He sums up what motivated him to have the conversation (to which he invited a Christian, an atheist, and a psychiatrist) as follows: "It appears to me that freedom/independence/be your own boss, the decline in people having children — the glamorisation of 'do it your way' — is failing people in some way. And actually the push for independence was in some way some kind of lie". Bartlett himself went through what he calls a "new atheist baptism" at the age of 18. He read all the books and was such a staunch atheist that he was debating dog-walkers on the street about God. "But I now find myself in a position where I'm almost back to being curious again".
Bartlett echoes what many are feeling. People are detecting a "vibe shift". As he himself puts it: "there is something going on". A friend from school, who's currently a pastor in Wales, has seen more than 50 people baptised in the last 18 months in his normal local church. Many of them said that someone told them about Jesus and they really wanted to hear. Or they were invited to church, and they really wanted to come. This is in a "majority atheist" borough.
These trends seem only set to accelerate following the murder of Charlie Kirk. The label of "Conservative activist" doesn't really do justice to his central focus on Jesus Christ. Some are going as far as to call his assassination a Christian martyrdom; certainly, many people have returned to church — or attended for the first time — as the result of his death. People are buying Bibles and beginning to read them for the first time.

◇ ◇ ◇ ◇ ◇

**EXERCISE REQUIREMENTS:**
(A) In the passage on religious revival, how many people has the pastor in Wales seen baptized in the last 18 months?
(B) Set down the passage on religious revival word for word between "Bartlett echoes what" and "the first time.", inclusive.
(C) Resume the passage on religious revival from the point at which it stops.
The data after this point come from a source separate from the passage on religious revival.

**DATASET EXCERPT:**

◇ ◇ ◇ ◇ ◇

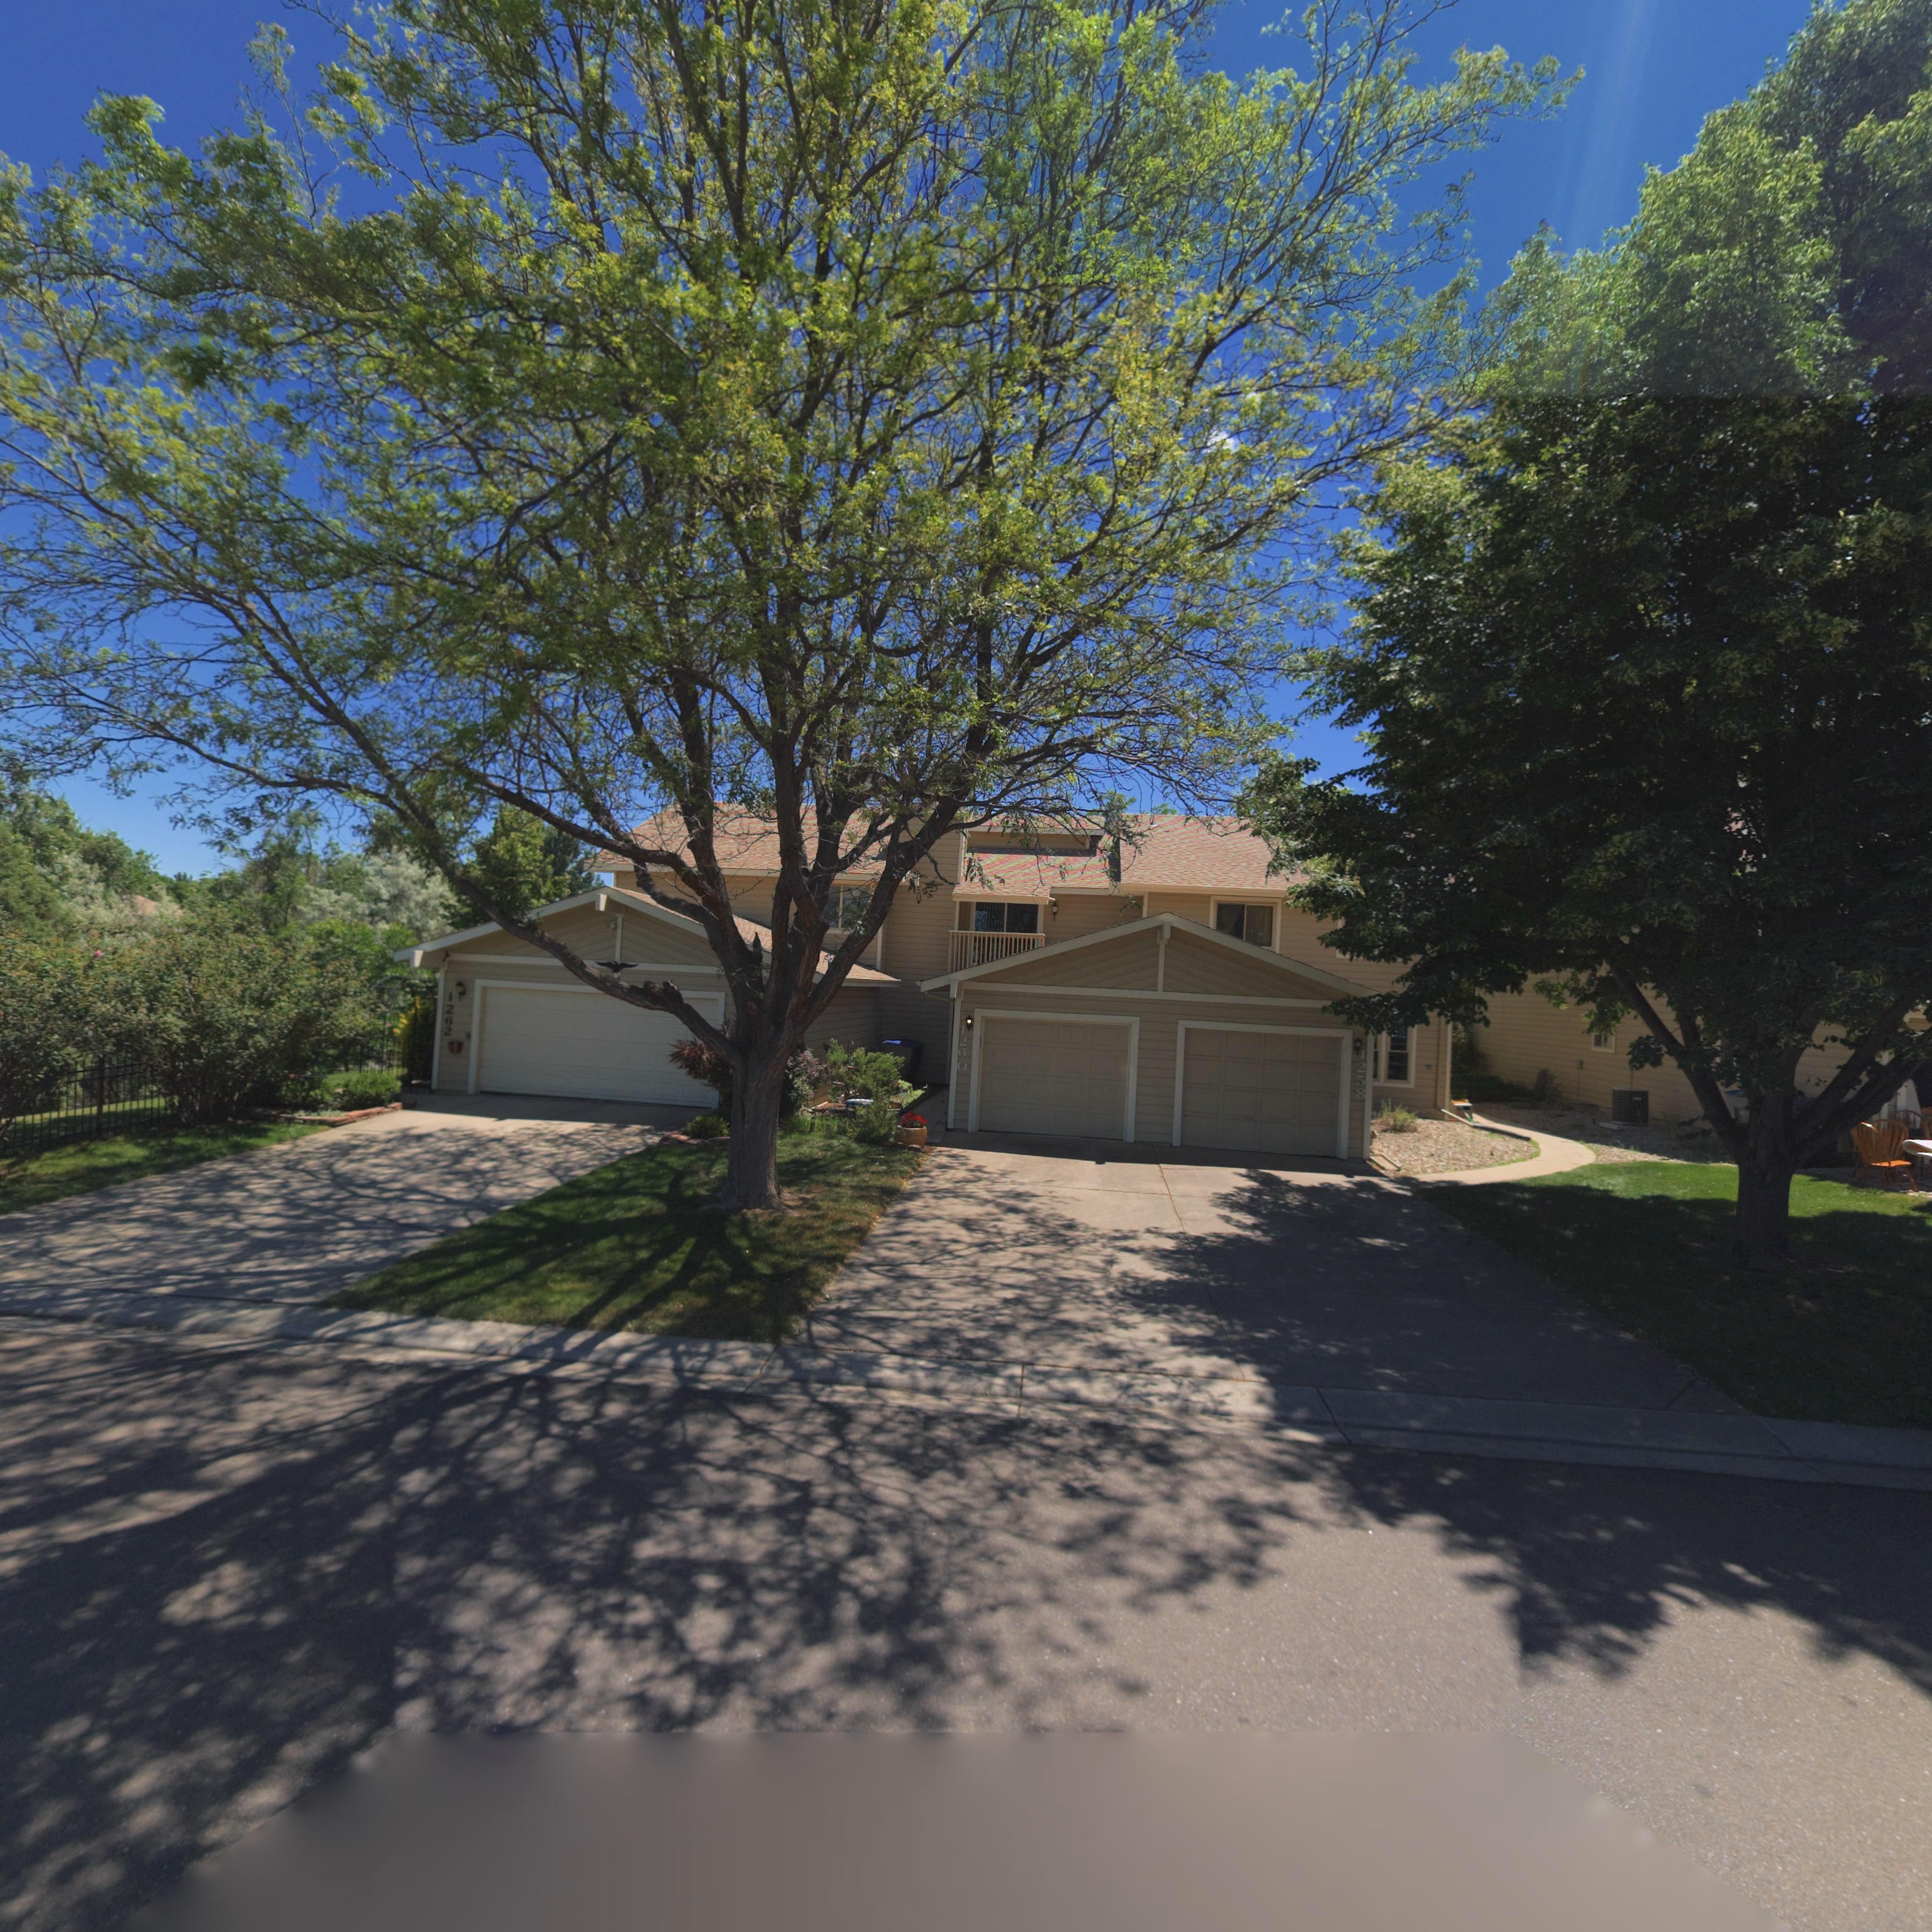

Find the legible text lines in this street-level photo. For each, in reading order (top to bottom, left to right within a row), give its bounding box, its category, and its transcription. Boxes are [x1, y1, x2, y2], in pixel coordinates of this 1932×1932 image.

[443, 991, 454, 1036] StreetNumber: 1262
[957, 1024, 967, 1072] StreetNumber: 1260
[1355, 1048, 1366, 1100] StreetNumber: 1258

◇ ◇ ◇ ◇ ◇

**THE REPLIES:**
(A) More than 50 people.

(B)
Bartlett echoes what many are feeling. People are detecting a "vibe shift". As he himself puts it: "there is something going on". A friend from school, who's currently a pastor in Wales, has seen more than 50 people baptised in the last 18 months in his normal local church. Many of them said that someone told them about Jesus and they really wanted to hear. Or they were invited to church, and they really wanted to come. This is in a "majority atheist" borough.
These trends seem only set to accelerate following the murder of Charlie Kirk. The label of "Conservative activist" doesn't really do justice to his central focus on Jesus Christ. Some are going as far as to call his assassination a Christian martyrdom; certainly, many people have returned to church — or attended for the first time — as the result of his death. People are buying Bibles and beginning to read them for the first time.

(C)
New atheism, it seems, has grown old. It can't provide answers to our deepest questions. Indeed, as I wrote about in December 2023, Ayaan Hirsi Ali, one of new atheism's key figures, has herself converted to Christianity. So has Louise Perry, author of "The Case Against the Sexual Revolution: A New Guide to Sex in the 21st Century". Perry recently sat down for a 2+ hour debate with Bonnie Blue on Chris Williamson's YouTube channel (4 million subscribers). She converted to Christianity after coming to believe that Christian morality is best for human flourishing. Perry has moved from believing that Christianity was "sociologically true" — based on social science data — to believing that it is "supernaturally true". In other words, Christianity "works" because it's true.
There is something going on. It's an exciting time to be part of a church and see people coming through the door for the first time. People have a hunger that won't be satisfied with the sort of "Christianity lite" that many churches have served up for the last half century and more — where Christian language is maintained, but the changing values of society are adopted. In our own church we're throwing open the doors next Thursday evening and inviting people in to hear more about this return to "full-fat Christianity".
People are looking for hope, purpose and meaning. We believe that it's possible, as Charlie Kirk put it, to "pursue the eternal" and in doing so "seek true joy".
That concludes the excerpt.